Ese poder de la historia al formar juicios e ideologías es el que hace tan peligrosos muchos de los mensajes, unas veces limitándolo a la audiencia que saben que les dará la razón (haciendo echar pestes al resto), otras siendo capaz de convencer a la platea mientras olvida aspectos de una realidad alejada para el espectador que podría encontrarla en el cine.
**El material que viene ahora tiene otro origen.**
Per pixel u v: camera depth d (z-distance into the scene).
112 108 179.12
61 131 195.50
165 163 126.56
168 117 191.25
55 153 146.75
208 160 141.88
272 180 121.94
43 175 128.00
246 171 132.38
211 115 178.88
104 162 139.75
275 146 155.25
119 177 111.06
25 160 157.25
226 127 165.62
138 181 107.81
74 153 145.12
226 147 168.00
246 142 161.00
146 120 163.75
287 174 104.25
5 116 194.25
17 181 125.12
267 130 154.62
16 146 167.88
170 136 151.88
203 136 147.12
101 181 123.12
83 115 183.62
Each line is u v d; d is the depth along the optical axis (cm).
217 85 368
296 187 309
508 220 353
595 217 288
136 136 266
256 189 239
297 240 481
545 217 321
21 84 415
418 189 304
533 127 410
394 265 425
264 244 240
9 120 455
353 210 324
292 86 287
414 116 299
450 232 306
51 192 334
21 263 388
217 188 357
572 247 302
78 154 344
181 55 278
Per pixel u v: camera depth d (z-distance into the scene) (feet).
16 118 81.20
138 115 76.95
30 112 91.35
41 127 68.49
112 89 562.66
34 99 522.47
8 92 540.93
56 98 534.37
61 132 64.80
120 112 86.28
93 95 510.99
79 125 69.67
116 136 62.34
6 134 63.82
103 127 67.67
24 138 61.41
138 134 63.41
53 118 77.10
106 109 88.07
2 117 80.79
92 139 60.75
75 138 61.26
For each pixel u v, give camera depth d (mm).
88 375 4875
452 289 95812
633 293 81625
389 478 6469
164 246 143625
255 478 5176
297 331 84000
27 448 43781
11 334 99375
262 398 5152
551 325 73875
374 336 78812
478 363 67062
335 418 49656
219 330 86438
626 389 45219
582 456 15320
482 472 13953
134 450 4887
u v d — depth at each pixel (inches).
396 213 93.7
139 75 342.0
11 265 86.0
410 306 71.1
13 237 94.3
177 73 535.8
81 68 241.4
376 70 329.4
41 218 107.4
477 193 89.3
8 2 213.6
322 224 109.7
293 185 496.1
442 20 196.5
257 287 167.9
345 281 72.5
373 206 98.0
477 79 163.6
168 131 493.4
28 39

Cuando algunos vimos en Crash (Paul Haggis) una ocasión para congraciarnos con el cine de historias con justo mensaje, en un entramado tan hábil como realista de vidas cruzadas (racistas víctimas del racismo, infames policías capaces de la mayor de las heroicidades…), hubo quien quiso reducirlo a una apuesta menor –entre facilona y efectista– al no captar la importancia de su propuesta. Pero son casos como esos en los que el autor debe reafirmar la especial validez de su mensaje, de uno que sí debe ser escuchado, aquel que por encima de las ideologías y los juicios de valor prefabricados, surge de historias concretas que la ficción nos muestra no para anular nuestra forma de ver las cosas, sino para hacerla más precisa y dotada de los justos prejuicios. Entonces, una vez más, la ficción pasa a ser algo útil, algo que nos enriquece más allá de dar con el ruido de fondo para una sesión de palomitas.